Bind Basni Prasad, J.
1. These two second appeals arise out of the same decree. The Municipal Board of Agra brought a suit for the recovery of Rs. 1,632.6 against defendants 1 to 4 and prayed for a decree under Order 34, Rule 4, Civil P. C., for this amount. It further asked for a simple money decree for Rs. 112-15-9 against all six defendants. Thakur Ram Sarup, defendant 5, was the original owner of house No. 132 and 132/1-2 in Roshan mohalla in the City of Agra and he was so recorded in the Municipal registers. The house tax and water rate upon these premises were respectively Rs. 33-9.10 and Rs. 56-0.6 prior to 1-4-1937 and Rs. 25-6 9 and Rs. 42-4.10 after April 1937. On 28-2-1923, Abir Chand defendant 4, acquired 1/3rd share in these premises at a court sale. He obtained delivery of possession on 25-6-1923. Banwari Lal, father of defendants 1 to 3, purchased one half share in this house at a court sale on 10-2-1927 and 1/6th share on 25-7-1928. He obtained delivery of possession on 4-9-1928. Thus Banwari Lal became the owner of 2/3rd and Abir Chand of 1/3rd share in these premises. Abir Chand sold his 1/3 share in the house in November 1942 to Lala Har Charan Lal, defendant 6. These are the facts so far as the history of the title of these premises is concerned.

━━━

→ TASK SET:
A - According to the judgment excerpt on the Agra house, how did Banwari Lal come to own a 2/3rd share of the premises? Answer in one to three sentences.
B - Translate this sentence from the judgment excerpt into Spanish: "Abir Chand sold his 1/3 share in the house in November 1942 to Lala Har Charan Lal, defendant 6."
C - Carry the judgment on the Agra Municipal Board's suit forward from its last sentence.

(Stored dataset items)
━━━

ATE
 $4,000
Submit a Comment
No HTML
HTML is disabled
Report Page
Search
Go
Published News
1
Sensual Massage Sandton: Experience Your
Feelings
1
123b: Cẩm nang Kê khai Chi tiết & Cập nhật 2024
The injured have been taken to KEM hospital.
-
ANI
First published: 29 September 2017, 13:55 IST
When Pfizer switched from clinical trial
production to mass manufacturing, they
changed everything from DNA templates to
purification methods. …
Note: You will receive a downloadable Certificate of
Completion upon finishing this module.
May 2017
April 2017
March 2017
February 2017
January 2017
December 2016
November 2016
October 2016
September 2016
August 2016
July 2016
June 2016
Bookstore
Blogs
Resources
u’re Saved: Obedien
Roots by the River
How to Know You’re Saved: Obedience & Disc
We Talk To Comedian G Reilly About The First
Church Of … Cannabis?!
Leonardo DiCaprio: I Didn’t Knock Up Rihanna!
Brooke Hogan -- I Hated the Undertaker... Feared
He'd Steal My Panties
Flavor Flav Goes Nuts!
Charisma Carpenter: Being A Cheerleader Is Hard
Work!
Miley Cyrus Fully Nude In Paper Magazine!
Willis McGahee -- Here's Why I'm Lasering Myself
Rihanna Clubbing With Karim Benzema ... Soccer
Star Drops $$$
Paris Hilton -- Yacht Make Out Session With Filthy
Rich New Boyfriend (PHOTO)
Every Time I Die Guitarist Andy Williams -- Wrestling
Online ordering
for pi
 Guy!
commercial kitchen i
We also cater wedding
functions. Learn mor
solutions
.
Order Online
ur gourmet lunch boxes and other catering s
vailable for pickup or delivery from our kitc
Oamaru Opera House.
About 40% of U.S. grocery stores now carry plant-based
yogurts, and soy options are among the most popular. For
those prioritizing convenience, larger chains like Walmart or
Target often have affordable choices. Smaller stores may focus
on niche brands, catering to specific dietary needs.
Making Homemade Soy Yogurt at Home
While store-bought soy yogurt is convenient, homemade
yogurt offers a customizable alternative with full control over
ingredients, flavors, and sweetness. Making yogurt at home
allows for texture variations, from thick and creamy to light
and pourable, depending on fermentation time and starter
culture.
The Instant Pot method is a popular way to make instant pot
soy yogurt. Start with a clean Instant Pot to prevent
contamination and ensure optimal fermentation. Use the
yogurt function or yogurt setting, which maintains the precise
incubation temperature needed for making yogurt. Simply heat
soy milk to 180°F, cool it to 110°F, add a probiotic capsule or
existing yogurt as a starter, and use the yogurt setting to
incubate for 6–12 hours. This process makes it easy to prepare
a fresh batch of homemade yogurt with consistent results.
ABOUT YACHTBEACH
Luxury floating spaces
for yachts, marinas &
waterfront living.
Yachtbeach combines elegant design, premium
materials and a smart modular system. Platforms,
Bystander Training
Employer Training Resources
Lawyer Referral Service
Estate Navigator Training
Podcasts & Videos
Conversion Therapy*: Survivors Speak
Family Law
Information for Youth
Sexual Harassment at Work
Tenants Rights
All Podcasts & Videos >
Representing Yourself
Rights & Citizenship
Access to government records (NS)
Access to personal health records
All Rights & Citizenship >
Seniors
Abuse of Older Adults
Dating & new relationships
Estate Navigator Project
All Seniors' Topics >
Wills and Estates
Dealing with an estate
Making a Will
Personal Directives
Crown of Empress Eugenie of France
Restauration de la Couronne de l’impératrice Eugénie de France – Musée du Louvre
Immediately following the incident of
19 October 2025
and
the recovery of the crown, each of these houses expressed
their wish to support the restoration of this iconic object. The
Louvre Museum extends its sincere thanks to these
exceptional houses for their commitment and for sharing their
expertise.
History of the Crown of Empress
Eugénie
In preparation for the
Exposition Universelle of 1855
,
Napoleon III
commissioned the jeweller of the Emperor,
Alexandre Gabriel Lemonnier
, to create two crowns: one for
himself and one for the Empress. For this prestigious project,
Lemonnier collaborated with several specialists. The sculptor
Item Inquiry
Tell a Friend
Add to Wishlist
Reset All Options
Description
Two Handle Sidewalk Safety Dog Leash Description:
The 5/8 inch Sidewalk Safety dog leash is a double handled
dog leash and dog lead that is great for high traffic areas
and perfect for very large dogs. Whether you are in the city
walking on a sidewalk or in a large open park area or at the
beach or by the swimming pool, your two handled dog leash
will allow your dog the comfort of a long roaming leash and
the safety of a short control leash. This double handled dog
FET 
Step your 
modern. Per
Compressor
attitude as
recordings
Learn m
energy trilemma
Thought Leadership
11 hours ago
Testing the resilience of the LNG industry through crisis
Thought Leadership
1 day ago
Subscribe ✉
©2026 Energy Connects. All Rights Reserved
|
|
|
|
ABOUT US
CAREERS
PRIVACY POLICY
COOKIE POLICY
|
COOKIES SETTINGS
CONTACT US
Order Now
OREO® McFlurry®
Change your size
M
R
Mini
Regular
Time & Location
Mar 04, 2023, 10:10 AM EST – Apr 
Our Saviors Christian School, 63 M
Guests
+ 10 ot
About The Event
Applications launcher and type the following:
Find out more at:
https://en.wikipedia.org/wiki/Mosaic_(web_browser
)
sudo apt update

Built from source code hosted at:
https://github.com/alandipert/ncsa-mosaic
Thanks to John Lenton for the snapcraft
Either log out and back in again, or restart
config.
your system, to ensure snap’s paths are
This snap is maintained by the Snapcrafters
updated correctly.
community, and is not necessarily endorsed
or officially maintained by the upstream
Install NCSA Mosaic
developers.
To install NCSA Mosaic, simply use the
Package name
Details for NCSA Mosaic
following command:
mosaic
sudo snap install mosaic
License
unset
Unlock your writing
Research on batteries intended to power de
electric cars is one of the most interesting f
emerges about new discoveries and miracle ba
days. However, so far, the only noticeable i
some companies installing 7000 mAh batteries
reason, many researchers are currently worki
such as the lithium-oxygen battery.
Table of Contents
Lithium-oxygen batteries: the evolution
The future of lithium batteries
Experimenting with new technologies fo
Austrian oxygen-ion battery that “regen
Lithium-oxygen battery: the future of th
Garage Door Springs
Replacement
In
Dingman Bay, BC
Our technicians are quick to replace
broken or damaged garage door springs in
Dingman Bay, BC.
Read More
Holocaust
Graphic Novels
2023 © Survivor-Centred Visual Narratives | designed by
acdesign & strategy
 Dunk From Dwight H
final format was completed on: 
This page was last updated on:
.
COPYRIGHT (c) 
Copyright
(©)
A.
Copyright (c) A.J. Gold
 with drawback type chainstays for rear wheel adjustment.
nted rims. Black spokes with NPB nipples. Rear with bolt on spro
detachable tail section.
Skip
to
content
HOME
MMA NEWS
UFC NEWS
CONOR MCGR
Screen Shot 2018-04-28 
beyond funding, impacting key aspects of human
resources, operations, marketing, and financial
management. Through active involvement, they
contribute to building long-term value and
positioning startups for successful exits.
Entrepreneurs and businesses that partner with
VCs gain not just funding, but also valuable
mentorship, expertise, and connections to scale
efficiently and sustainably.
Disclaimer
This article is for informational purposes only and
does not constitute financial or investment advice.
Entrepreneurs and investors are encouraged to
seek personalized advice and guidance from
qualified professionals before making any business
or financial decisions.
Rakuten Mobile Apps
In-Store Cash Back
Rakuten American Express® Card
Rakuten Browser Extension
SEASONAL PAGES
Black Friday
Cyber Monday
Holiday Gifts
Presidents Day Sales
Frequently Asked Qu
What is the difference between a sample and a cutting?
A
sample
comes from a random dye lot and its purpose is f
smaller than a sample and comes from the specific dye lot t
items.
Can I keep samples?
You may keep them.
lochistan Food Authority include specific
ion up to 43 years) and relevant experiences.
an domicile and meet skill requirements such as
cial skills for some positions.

━━━

→ RESULTS IN ORDER:
A - Banwari Lal bought a one half share in the house at a court sale on 10-2-1927 and then a 1/6th share on 25-7-1928. Together those two purchases made him the owner of 2/3rd of the premises.

B - Abir Chand vendió su participación de 1/3 en la casa en noviembre de 1942 a Lala Har Charan Lal, demandado 6.

C -
2. It appears that there is a bye-law in the Agra Municipality according to which it must be informed whenever there is a transfer of title in any house. The Courts below have held that the defendants in the present case did not comply with this bye-law and sent no information to the Board of their various purchases. It is also undisputed that none of the defendants applied for mutation of their names in the Municipal Registers.
3. In 1934 the Municipal Board of Agra brought a suit in the Court of Munsif for the recovery of arrears of tax then due. It was against Ram Sarup, defendant 5, only because he alone appeared as the owner of these premises in the registers of the Municipality. That suit was decreed but when the execution was taken out it was discovered that the house had passed out of the hands of Ram Sarup. The execution was infructuous. In those execution proceedings the Municipal Board had to spend Rs. 112-15.9. Hence a simple money decree is claimed for this sum.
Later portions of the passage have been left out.